In rare cases your phone may sit on the wrong network or refuse to pick one. You can switch to manual network selection in your settings, let the phone search, and choose the carrier your plan uses. Also confirm that data roaming is switched on for the eSIM line itself, since a travel eSIM technically operates as a visiting connection and needs roaming enabled to work, even though there are no roaming fees on your plan. If you've checked all of that and you're still offline, our eSIM not working guide runs through the rest of the common fixes step by step.
When to consider an alternative
- Long stays (months): a local prepaid SIM with a local number may be cheaper for an extended visit, KYC paperwork notwithstanding.
- You need an Indian number for one-time passwords on local apps, bank verification, or bookings. Most travel eSIMs are data-only, so pair one with another option if a local number is essential.
For longer trips where the math starts to favor a local line, it's worth weighing the time cost of the KYC process against the savings. If you're a digital nomad settling in for a season, our eSIM guide for digital nomads looks at the trade-offs in more depth. For shorter visits, though, the convenience of a travel eSIM almost always wins.
The bottom line
India is a great fit for a travel eSIM. You skip the KYC paperwork entirely, avoid roaming fees, and get online the moment you land. Favor a Jio- or Airtel-based plan, size your data to your habits, and install before you fly.
Ready to compare? Browse Esim70's India plans.
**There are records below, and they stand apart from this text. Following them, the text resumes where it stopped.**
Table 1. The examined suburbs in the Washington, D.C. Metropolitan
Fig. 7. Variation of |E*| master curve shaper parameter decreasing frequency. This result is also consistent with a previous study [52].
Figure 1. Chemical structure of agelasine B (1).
Clear pricing, no account required. Comparing options? See how to choose the best travel eSIM.
Frequently asked questions
Do I need to do KYC paperwork for a travel eSIM in India?
No. Unlike a local Indian SIM, which requires a passport, visa, address proof, and an in-store photo, a travel eSIM is bought online with no KYC verification at all.
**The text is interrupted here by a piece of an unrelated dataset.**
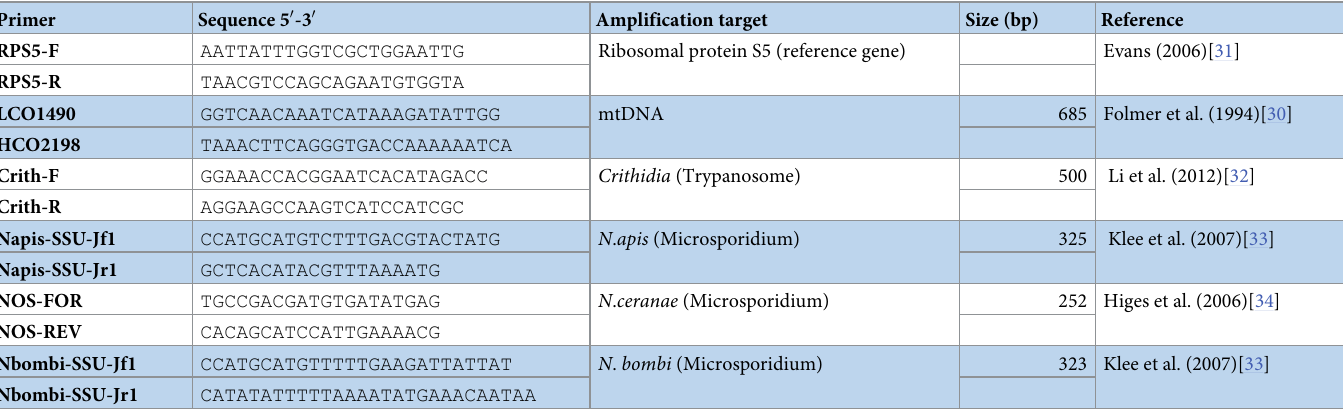
Table 2. Primers used for pathogen/parasite and mtDNA detection.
Which network does an India eSIM use?
Most ride on Jio or Airtel, India's two strongest networks for coverage and 5G. Either is a safe choice for city and tourist-circuit travel.
Will I get 5G in India?
Yes, in major cities, if your phone supports it. Jio and Airtel are expanding 5G quickly across the metros, and coverage elsewhere is mostly strong 4G.
How much data should I buy for two weeks in India?
For most travelers, somewhere in the range of 10 to 25GB covers a one-to-three-week trip comfortably. If you mostly use maps and messaging, lean lower; if you stream, share lots of photos, or run a hotspot, lean higher. Because top-ups are quick and easy mid-trip, it's smart to start a little conservative and add more if you need it.
Should I install my eSIM before I arrive in India?
Yes, and it genuinely matters here. Buy and install while you have reliable internet at home, then set the plan to activate on arrival. India has blocked access to several major international eSIM provider apps and websites, so they can be hard to reach once you're inside the country. Doing the setup in advance means you land already connected with nothing left to fix.
Can I keep my home number active while using an India eSIM?
Yes. Keep your home SIM in your phone so you still receive calls and texts on your usual number, and set the travel eSIM as your data line. Just turn off data roaming on the home line so it doesn't run up charges in the background.
What if my eSIM won't connect when I land?
Start simple: toggle airplane mode on and off, then restart your phone, which clears most first-connection issues. Make sure data roaming is enabled for the eSIM line, and try selecting the network manually if your phone won't pick one. If you're still stuck, our eSIM not working guide covers the remaining fixes.